Obviously, we can’t update the many printed books already in circulation, so we are offering this update publicly via the web.

## The story continues …

These updates to the 2nd edition computational technique sections are part of a wider revision of *A Fresh Approach* to integrate it more closely to the data wrangling and visualization techniques that have become more accessible and powerful in the last few years, and adoption of a new publishing platform that will provide electronic access (as well as attractively priced printed access), make use of the vastly expanded capabilities of R, RMarkdown, and other publishing activities, provide a free and open source platform for interactive exercises, and link to online tutoring services such as DataCamp.

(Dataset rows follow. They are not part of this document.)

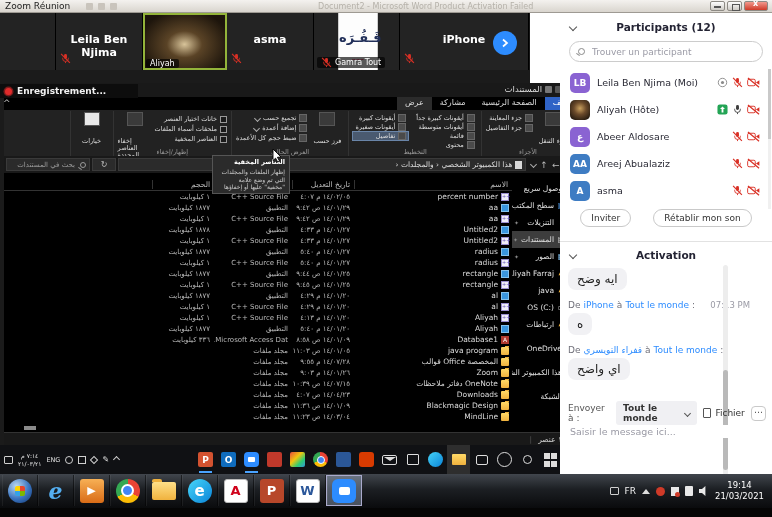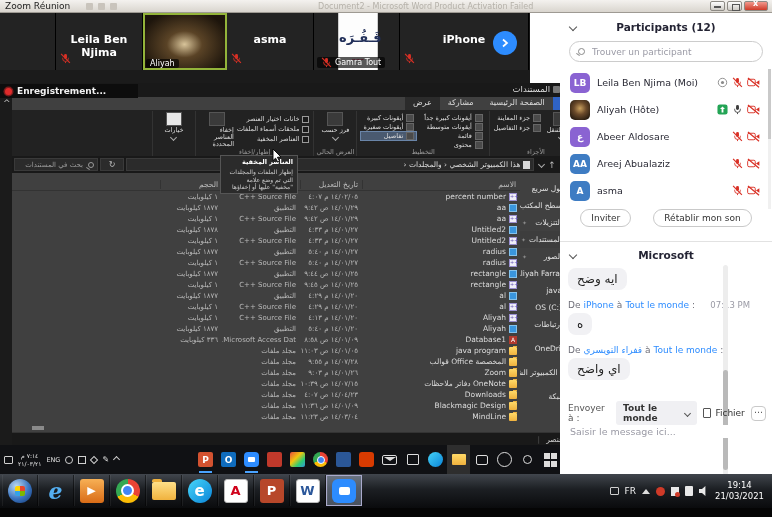--- a/index.html
+++ b/index.html
@@ -30,35 +30,35 @@
   .vtile .whitecard{position:absolute;left:24px;top:0;width:40px;height:57px;background:#fdfdfd;border-left:1px solid #cfcfcf;border-right:1px solid #cfcfcf;color:#22305a;font-size:13px;font-weight:bold;text-align:center;line-height:50px;}
   .vtile .whitecard small{position:absolute;left:0;right:0;bottom:8px;font-size:5px;color:#c03;line-height:1;}
   .next-btn{position:absolute;left:493px;top:18px;width:24px;height:24px;border-radius:50%;background:#2d8cff;display:flex;align-items:center;justify-content:center;cursor:pointer;}
 
   .rec-bar{position:absolute;left:0;top:71px;width:138px;height:14px;background:#0d0d0d;display:flex;align-items:center;gap:5px;padding-left:5px;z-index:30;}
   .rec-dot{width:7px;height:7px;border-radius:50%;background:#e02b2b;box-shadow:0 0 0 1.5px #7a1c1c;}
   .rec-label{color:#f2f2f2;font-size:9px;font-weight:bold;}
   .rec-chev{position:absolute;left:3px;top:85px;color:#bbb;font-size:9px;z-index:30;}
 
   
-  .explorer{position:absolute;left:12px;top:70px;width:572px;height:362px;background:#404040;color:#e4e4e4;}
+  .explorer{position:absolute;left:4px;top:70px;width:572px;height:362px;background:#000000;color:#e4e4e4;}
   .ex-titlerow{position:absolute;top:0;left:0;right:0;height:14px;background:#191919;}
   .ex-title{position:absolute;right:34px;top:1px;font-size:8.5px;color:#ddd;}
   .ex-qat{position:absolute;right:4px;top:3px;display:flex;gap:3px;}
   .ex-qat span{width:7px;height:7px;background:#3f6fb5;border-radius:1px;}
   .ex-qat span:nth-child(2){background:#555;}
   .ex-qat span:nth-child(3){background:#777;}
   .ex-tabs{position:absolute;top:14px;right:0;height:13px;display:flex;flex-direction:row;}
   .ex-tab{font-size:8px;color:#ddd;padding:1px 8px;height:13px;}
   .ex-tab.accent{background:#2f63c6;color:#fff;}
   .ex-tab.selected{background:#2b2b2b;}
   .ex-ribbon{position:absolute;top:27px;left:0;right:0;height:46px;background:#222;display:flex;padding:1px 2px 0 2px;}
   .rgrp{position:relative;border-left:1px solid #333;padding:1px 4px 10px 4px;display:flex;gap:3px;align-items:flex-start;}
   .rlabel{position:absolute;bottom:0;left:0;right:0;text-align:center;font-size:6.5px;color:#9a9a9a;}
-  .rbig{display:flex;flex-direction:column;align-items:center;width:34px;font-size:6.5px;color:#ddd;text-align:right;line-height:1.1;gap:1px;}
+  .rbig{display:flex;flex-direction:column;align-items:center;width:34px;font-size:6.5px;color:#ddd;text-align:left;line-height:1.1;gap:12px;}
   .rbig .bic{width:16px;height:14px;background:#3a3a3a;border:1px solid #555;}
   .rbig .bic.white{background:#e8e8e8;}
   .rcol{display:flex;flex-direction:column;gap:2px;padding-top:2px;}
   .rsm{display:flex;align-items:center;gap:3px;font-size:6.5px;color:#ddd;white-space:nowrap;}
   .rsm .sic{width:8px;height:8px;background:#4a4a4a;border:1px solid #666;flex:none;}
   .layout-grid{display:grid;grid-template-columns:auto auto;gap:1px 6px;padding-top:2px;}
   .lg-item{display:flex;align-items:center;gap:3px;font-size:6.5px;color:#ddd;white-space:nowrap;padding:0 2px;}
   .lg-item .sic{width:8px;height:8px;background:#4a4a4a;border:1px solid #666;flex:none;}
   .lg-item.sel{background:#4a5a70;outline:1px solid #6a85a8;}
   .chk{display:flex;align-items:center;gap:3px;font-size:6.5px;color:#ddd;white-space:nowrap;}
@@ -361,20 +361,36 @@
               </div>
             </div>
           <div class="rlabel">التخطيط</div>
         </div>
         <div class="rgrp">
           <div class="rbig">
             <div class="bic"></div>
             <span>فرز حسب</span>
               <span class="chev-d"></span>
           </div>
+          <div class="rcol">
+            <div class="rsm">
+                <span class="sic"></span>
+                <span>تجميع حسب</span>
+                <span class="chev-d"></span>
+              </div>
+            <div class="rsm">
+                <span class="sic"></span>
+                <span>إضافة أعمدة</span>
+                <span class="chev-d"></span>
+              </div>
+            <div class="rsm">
+                <span class="sic"></span>
+                <span>ضبط حجم كل الأعمدة</span>
+              </div>
+          </div>
           <div class="rlabel">العرض الحالي</div>
         </div>
         <div class="rgrp">
           <div class="rcol" id="shChecks" style="padding-top:3px">
               <div class="chk">
                 <span class="box"></span>
                 <span>خانات اختيار العنصر</span>
               </div>
               <div class="chk">
                 <span class="box"></span>
@@ -908,21 +924,21 @@
     <div class="pp-scroll">
         <div class="thumb"></div>
       </div>
     <div class="pp-btns">
       <button class="pbtn">Inviter</button>
       <button class="pbtn">Rétablir mon son</button>
     </div>
     <div class="pp-div"></div>
     <div class="dc-head">
       <span class="head-chev"></span>
-      <span>Microsoft</span>
+      <span>Activation</span>
     </div>
     <div class="dc-msgs" id="dcMsgs">
         <div><span class="bubble">ايه وضح</span></div>
         <div class="meta">
           <span>De</span>
           <span class="blue">iPhone</span>
           <span>à</span>
           <span class="blue">Tout le monde</span>
           <span>:</span>
           <span class="time">07:13 PM</span>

The third edition of *A Fresh Approach* will be even fresher. It will streamline the introduction to modeling by using concepts and techniques from machine learning (e.g. cross-validation as a central inference technique). The second edition’s emphasis on model coefficients will be given a secondary role, as a specialized set of techniques but no longer as the primary engine for introducing concepts such as variation, co-variation, effect size, etc. A prototype for the software to be used in the third edition is available at <github.com/dtkaplan/StatisticalModeling>. This will likely undergo considerable revision and extension as the third edition is developed.

Two online short courses are already available using the new approach of the third edition. These include short videos presenting concepts and many new computational exercises to develop the student’s understanding of and capacity for statistical modeling.